It was a glittering evening on Sunday in Paris as the industry gathered to toast the 2023 recipients of the Neiman Marcus AwardsAmina Muaddi, Loewe’s creative director Jonathan Anderson and Brunello Cuccinelli.

The evening kicked off with a small dinner with Neiman’s executives and the designers. At 9 p.m., as the Eiffel Tower sparkled, guests who’d traded Valentino’s modern black for sartorial black tie wound their way up to La Suite Girafe, the terrace perched atop the Cité de l’Architecture et du Patrimoine.
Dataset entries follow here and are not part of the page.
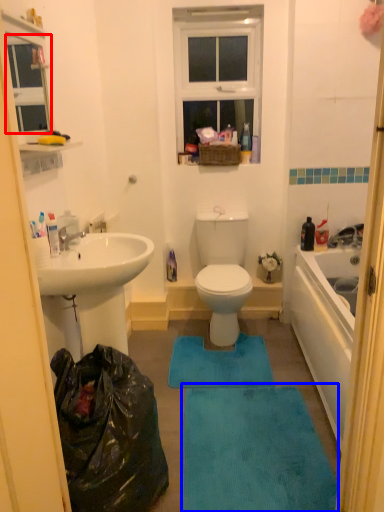
Question: Which object appears closest to the camera in this image, window screen (highlighted by a red box) or bath mat (highlighted by a blue box)?

Choices:
 (A) window screen
 (B) bath mat

Answer: (A)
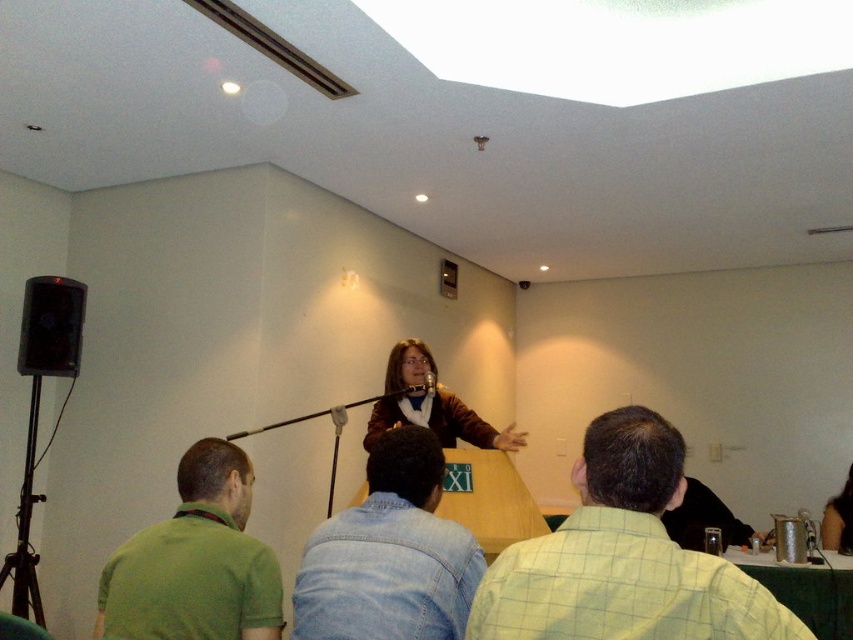
Based on the photo, you are standing at the entrance of the room and want to approach the speaker. There is a denim jacket at lower center in your way. Where should you walk around it to reach the speaker?

Since the denim jacket at lower center is located at point (389,554), you should walk around it to the left side to reach the speaker.

You are standing at the point marked by the coordinates point (389, 554) in the room. Looking around, you see the denim jacket at lower center. Which direction should you move to face the speaker who is standing behind the audience?

The speaker is behind the audience, so facing away from the denim jacket at lower center would orient you towards the speaker.

You are the speaker standing behind the podium. You want to gesture to the denim jacket at lower center and the metallic silver microphone at center. Which object is closer to your left side?

The denim jacket at lower center is to the left of the metallic silver microphone at center, so the denim jacket at lower center is closer to your left side.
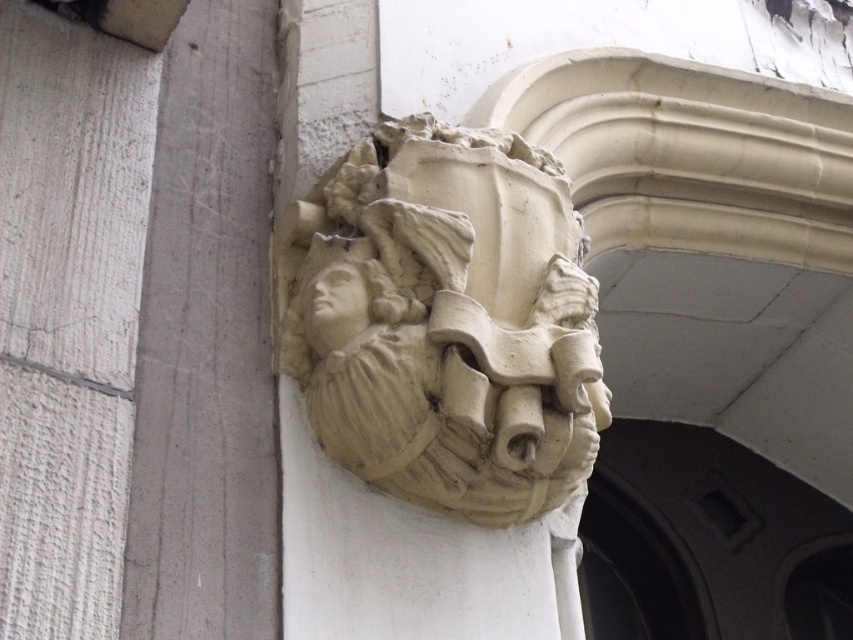
Question: Is beige stone sculpture at center positioned at the back of matte stone head at center?

Choices:
 (A) no
 (B) yes

Answer: (A)

Question: Which object appears farthest from the camera in this image?

Choices:
 (A) white stone carving at upper left
 (B) matte stone head at center

Answer: (B)

Question: Which of the following is the farthest from the observer?

Choices:
 (A) (368, 248)
 (B) (228, 320)
 (C) (315, 284)

Answer: (B)

Question: Can you confirm if white stone carving at upper left is positioned to the left of matte stone head at center?

Choices:
 (A) no
 (B) yes

Answer: (B)

Question: Which point is closer to the camera?

Choices:
 (A) matte stone face at center
 (B) beige stone sculpture at center

Answer: (B)

Question: Does beige stone sculpture at center lie behind matte stone face at center?

Choices:
 (A) no
 (B) yes

Answer: (A)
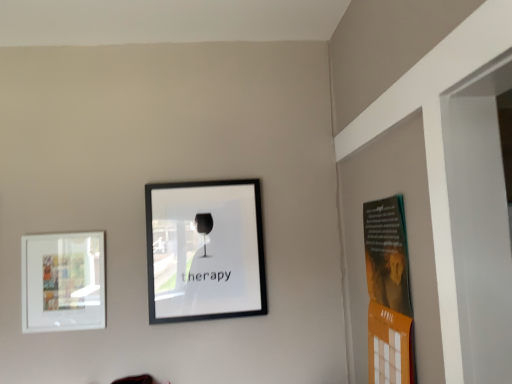
Question: In the image, is black matte picture frame at center, the 2th picture frame positioned from the left, on the left side or the right side of white matte picture frame at left, acting as the second picture frame starting from the right?

Choices:
 (A) right
 (B) left

Answer: (A)

Question: Is black matte picture frame at center, acting as the first picture frame starting from the right, spatially inside white matte picture frame at left, positioned as the first picture frame in left-to-right order, or outside of it?

Choices:
 (A) inside
 (B) outside

Answer: (B)

Question: Considering their positions, is black matte picture frame at center, acting as the first picture frame starting from the right, located in front of or behind white matte picture frame at left, acting as the second picture frame starting from the right?

Choices:
 (A) behind
 (B) front

Answer: (A)

Question: Is white matte picture frame at left, positioned as the first picture frame in left-to-right order, spatially inside black matte picture frame at center, the 2th picture frame positioned from the left, or outside of it?

Choices:
 (A) inside
 (B) outside

Answer: (B)

Question: In terms of size, does white matte picture frame at left, positioned as the first picture frame in left-to-right order, appear bigger or smaller than black matte picture frame at center, acting as the first picture frame starting from the right?

Choices:
 (A) big
 (B) small

Answer: (B)

Question: Is white matte picture frame at left, positioned as the first picture frame in left-to-right order, taller or shorter than black matte picture frame at center, acting as the first picture frame starting from the right?

Choices:
 (A) tall
 (B) short

Answer: (B)

Question: From a real-world perspective, is white matte picture frame at left, acting as the second picture frame starting from the right, positioned above or below black matte picture frame at center, acting as the first picture frame starting from the right?

Choices:
 (A) above
 (B) below

Answer: (B)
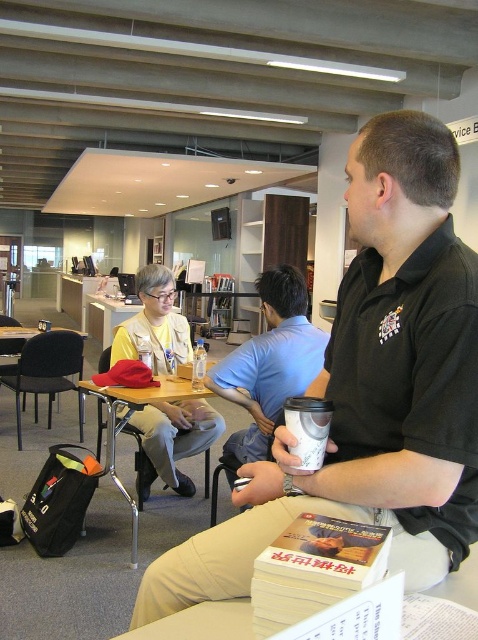
Question: Which object is the farthest from the wooden table at center?

Choices:
 (A) blue cotton shirt at center
 (B) black matte shirt at upper right
 (C) white paper cup at center
 (D) clear glass bottle at center

Answer: (C)

Question: Does black matte shirt at upper right appear on the left side of blue cotton shirt at center?

Choices:
 (A) no
 (B) yes

Answer: (A)

Question: Which of these objects is positioned farthest from the wooden table at center?

Choices:
 (A) black fabric chair at left
 (B) matte plastic chair at center
 (C) white paper cup at center

Answer: (C)

Question: Can you confirm if matte plastic chair at center is positioned below clear glass bottle at center?

Choices:
 (A) no
 (B) yes

Answer: (B)

Question: Does matte plastic chair at center have a larger size compared to clear glass bottle at center?

Choices:
 (A) yes
 (B) no

Answer: (A)

Question: Estimate the real-world distances between objects in this image. Which object is closer to the clear glass bottle at center?

Choices:
 (A) wooden table at center
 (B) blue cotton shirt at center
 (C) white paper cup at center

Answer: (B)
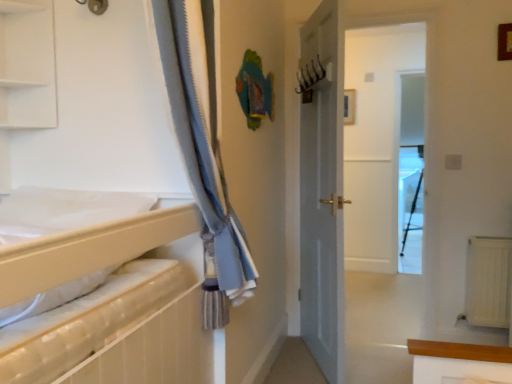
The width and height of the screenshot is (512, 384). Describe the element at coordinates (27, 64) in the screenshot. I see `white matte shelf at upper left` at that location.

Measure the distance between point (45, 114) and camera.

They are 1.92 meters apart.

Image resolution: width=512 pixels, height=384 pixels. Find the location of `wooden picture frame at upper right`. wooden picture frame at upper right is located at coordinates pos(505,42).

What do you see at coordinates (411, 172) in the screenshot?
I see `transparent glass screen door at center` at bounding box center [411, 172].

Image resolution: width=512 pixels, height=384 pixels. What do you see at coordinates (488, 281) in the screenshot?
I see `white textured radiator at lower right` at bounding box center [488, 281].

The height and width of the screenshot is (384, 512). Find the location of `white matte sheet at left`. white matte sheet at left is located at coordinates (63, 211).

Is white matte shelf at upper left completely or partially outside of wooden picture frame at upper right?

Yes, white matte shelf at upper left is outside of wooden picture frame at upper right.

Does point (47, 87) appear closer or farther from the camera than point (498, 38)?

Point (47, 87) is closer to the camera than point (498, 38).

Locate an element on the screen. The image size is (512, 384). shelf below the wooden picture frame at upper right (from the image's perspective) is located at coordinates (x=27, y=64).

Looking at their sizes, would you say wooden picture frame at upper right is wider or thinner than transparent glass screen door at center?

In the image, wooden picture frame at upper right appears to be more narrow than transparent glass screen door at center.

Based on the photo, is wooden picture frame at upper right situated inside transparent glass screen door at center or outside?

The correct answer is: outside.

From the picture: Considering the sizes of objects wooden picture frame at upper right and transparent glass screen door at center in the image provided, who is taller, wooden picture frame at upper right or transparent glass screen door at center?

With more height is transparent glass screen door at center.

From the image's perspective, which one is positioned higher, white matte shelf at upper left or transparent glass screen door at center?

white matte shelf at upper left, from the image's perspective.

Are white matte shelf at upper left and transparent glass screen door at center located far from each other?

Answer: Yes.

Is white matte shelf at upper left smaller than transparent glass screen door at center?

No.

From a real-world perspective, relative to transparent glass screen door at center, is white matte shelf at upper left vertically above or below?

white matte shelf at upper left is situated higher than transparent glass screen door at center in the real world.

From the image's perspective, is white textured radiator at lower right on transparent glass screen door at center?

No.

Where is `radiator below the transparent glass screen door at center (from the image's perspective)`? radiator below the transparent glass screen door at center (from the image's perspective) is located at coordinates (488, 281).

Can you tell me how much white textured radiator at lower right and transparent glass screen door at center differ in facing direction?

3.56 degrees.

Is white textured radiator at lower right outside of transparent glass screen door at center?

white textured radiator at lower right lies outside transparent glass screen door at center's area.

Is white matte sheet at left aimed at white matte shelf at upper left?

No, white matte sheet at left is not aimed at white matte shelf at upper left.

Which object is further away from the camera, white matte sheet at left or white matte shelf at upper left?

Positioned behind is white matte shelf at upper left.

From the image's perspective, would you say white matte sheet at left is shown under white matte shelf at upper left?

Yes.

Choose the correct answer: Is white matte sheet at left inside white matte shelf at upper left or outside it?

white matte sheet at left cannot be found inside white matte shelf at upper left.

Which of these two, transparent glass screen door at center or white textured radiator at lower right, is thinner?

transparent glass screen door at center is thinner.

Can you confirm if transparent glass screen door at center is positioned to the right of white textured radiator at lower right?

Yes.

How different are the orientations of transparent glass screen door at center and white textured radiator at lower right in degrees?

There is a 3.56-degree angle between the facing directions of transparent glass screen door at center and white textured radiator at lower right.

Is transparent glass screen door at center completely or partially outside of white textured radiator at lower right?

Yes, transparent glass screen door at center is located beyond the bounds of white textured radiator at lower right.

Could you tell me if wooden picture frame at upper right is turned towards white matte sheet at left?

No, wooden picture frame at upper right is not turned towards white matte sheet at left.

From the image's perspective, is wooden picture frame at upper right on top of white matte sheet at left?

Yes, from the image's perspective, wooden picture frame at upper right is over white matte sheet at left.

Does point (509, 44) come in front of point (116, 207)?

No.

I want to click on shelf located in front of the wooden picture frame at upper right, so click(x=27, y=64).

At what (x,y) coordinates should I click in order to perform the action: click on screen door behind the wooden picture frame at upper right. Please return your answer as a coordinate pair (x, y). This screenshot has height=384, width=512. Looking at the image, I should click on (411, 172).

Which object lies further to the anchor point wooden picture frame at upper right, white matte sheet at left or white textured radiator at lower right?

The object further to wooden picture frame at upper right is white matte sheet at left.

Considering their positions, is white textured radiator at lower right positioned further to transparent glass screen door at center than white matte shelf at upper left?

white matte shelf at upper left is further to transparent glass screen door at center.

Looking at the image, which one is located closer to white matte sheet at left, white matte shelf at upper left or white textured radiator at lower right?

Based on the image, white matte shelf at upper left appears to be nearer to white matte sheet at left.

Estimate the real-world distances between objects in this image. Which object is closer to transparent glass screen door at center, white matte sheet at left or white matte shelf at upper left?

The object closer to transparent glass screen door at center is white matte shelf at upper left.

Estimate the real-world distances between objects in this image. Which object is closer to wooden picture frame at upper right, white textured radiator at lower right or white matte shelf at upper left?

white textured radiator at lower right lies closer to wooden picture frame at upper right than the other object.

Estimate the real-world distances between objects in this image. Which object is further from wooden picture frame at upper right, white textured radiator at lower right or white matte sheet at left?

white matte sheet at left is positioned further to the anchor wooden picture frame at upper right.

Considering their positions, is transparent glass screen door at center positioned closer to white textured radiator at lower right than white matte shelf at upper left?

transparent glass screen door at center.

When comparing their distances from white textured radiator at lower right, does white matte shelf at upper left or transparent glass screen door at center seem further?

The object further to white textured radiator at lower right is white matte shelf at upper left.

The width and height of the screenshot is (512, 384). Find the location of `radiator between wooden picture frame at upper right and transparent glass screen door at center along the z-axis`. radiator between wooden picture frame at upper right and transparent glass screen door at center along the z-axis is located at coordinates (488, 281).

The height and width of the screenshot is (384, 512). In order to click on picture frame between white matte sheet at left and transparent glass screen door at center from front to back in this screenshot , I will do `click(505, 42)`.

This screenshot has width=512, height=384. I want to click on sheet between white matte shelf at upper left and wooden picture frame at upper right from left to right, so click(x=63, y=211).

The height and width of the screenshot is (384, 512). I want to click on radiator between white matte shelf at upper left and transparent glass screen door at center from left to right, so click(488, 281).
Not even a malfunctioning elevator could slow the steady stream of arrivals that included Rick Owens, Michele Lamy and “Emily in Paris” stars Ashley Park and Paul Forman.

Neiman Marcus’ chief merchandising officer Lana Todorovich, in a white Rick Owens dress, said she was struck by the symbolism of having a five-year-old brand in Muaddi, Anderson’s 10-year tenure at Loewe and 40 years of Brunello Cucinelli as the honorees for this relaunch edition of the awards. “It’s really special,” she enthused, making her way to the podium with Neiman Marcus Group chief executive officer Geoffroy van Raemdonck.

“Tonight is a celebration of the industry, of creativity and we are so honored to have with us all of you – past and present recipients, future recipients, brand partners friends and influencers in the industry,” said van Raemdonck, noting the “couple hundred billions of revenue” the attendees symbolized “the power, the influence we have here in luxury and how [Neiman Marcus] takes it seriously.”

Lana Todorovich, Brunello Cucinelli, Amina Muaddi, Jonathan Anderson and Geoffroy van Raemdonck

Lana Todorovich, Brunello Cucinelli, Amina Muaddi, Jonathan Anderson and Geoffroy van Raemdonck.

François Goizé

In the room was Rosita Missoni, who was marking the 50th anniversary of her win, the first international award received by the family company.

For the return of the Neiman Marcus Awards after a six-year absence, van Raemdonck started by calling up Muaddi to present her with the Neiman Marcus Award for Innovation in the Field of Fashion.

Todorovich highlighted the footwear designer’s “extremely beautiful modern expressions and creations” as well as her business acumen.  

“It’s not often that an accessories designer gets the same recognition as ready to wear or are perceived as innovators in fashion,” said Muaddi as she received the trophy from the retail executives, taking pride in receiving an award previously handed to women like Coco Chanel and Elsa Schiaparelli – an “iconic crew,” in her opinion.

Next up on the stage was Anderson, who scooped the first Neiman Marcus Award for Creative Impact in the Field of Fashion for his work at Loewe.

“It’s like Dallas in Paris,” quipped the designer as he took in the packed room. He went on to say he stood on the stage as an ambassador for his team at Loewe, thanking them as well as LVMH Fashion Group chaiman and CEO Sidney Toledano and Loewe CEO Pascale Lepoivre, who “put up with him on good days and the bad days.”

Cucinelli was the next honoree, presented with the Distinguished Service in the Field of Fashion gong bestowed in the past to Coco Chanel, Christian Dior, Karl Lagerfeld, Oscar de la Renta, Carolina Herrera and Yves Saint Laurent.

Todorovich called the Italian entrepreneur “a shining example of what it means to give us all in the business a legacy but also a future we can look up to.”

Jonathan Anderson’s 2023 Creative Impact trophy.

François Goizé

“Can you hold this,” said Cucinelli in Italian, handing the elegant trophy back to van Raemdonck as he reached for the microphone to explain he’d continue in his native language as English “didn’t allow him to speak from the soul.”

“I would like to dedicate this award to the whole of my family, meaning those who support me,” he continued through a translator, making the room emotional as he recalled how he’d gone to the family plot to share news of his win with his late parents and grandparents and promising to return to show the trophy to them.

The veteran entrepreneur also reminded the audience of his vision of “contemporary capitalism” that hinged on fair profits and a strong belief in sustainability for the environment and in business but most of all, human and spiritual.

As phones and cameras snapped away at the “Instagram moment” of honorees and executives on stage, van Raemdonck paid homage to them as “amazing humans who give a soul and a purpose to the industry,” reminding the crowd to mark their diaries for next year’s awards.

A vision in red, Noah Cyrus then took to the stage, serenading guests with a three-song showcase as they toasted the honorees well into the evening.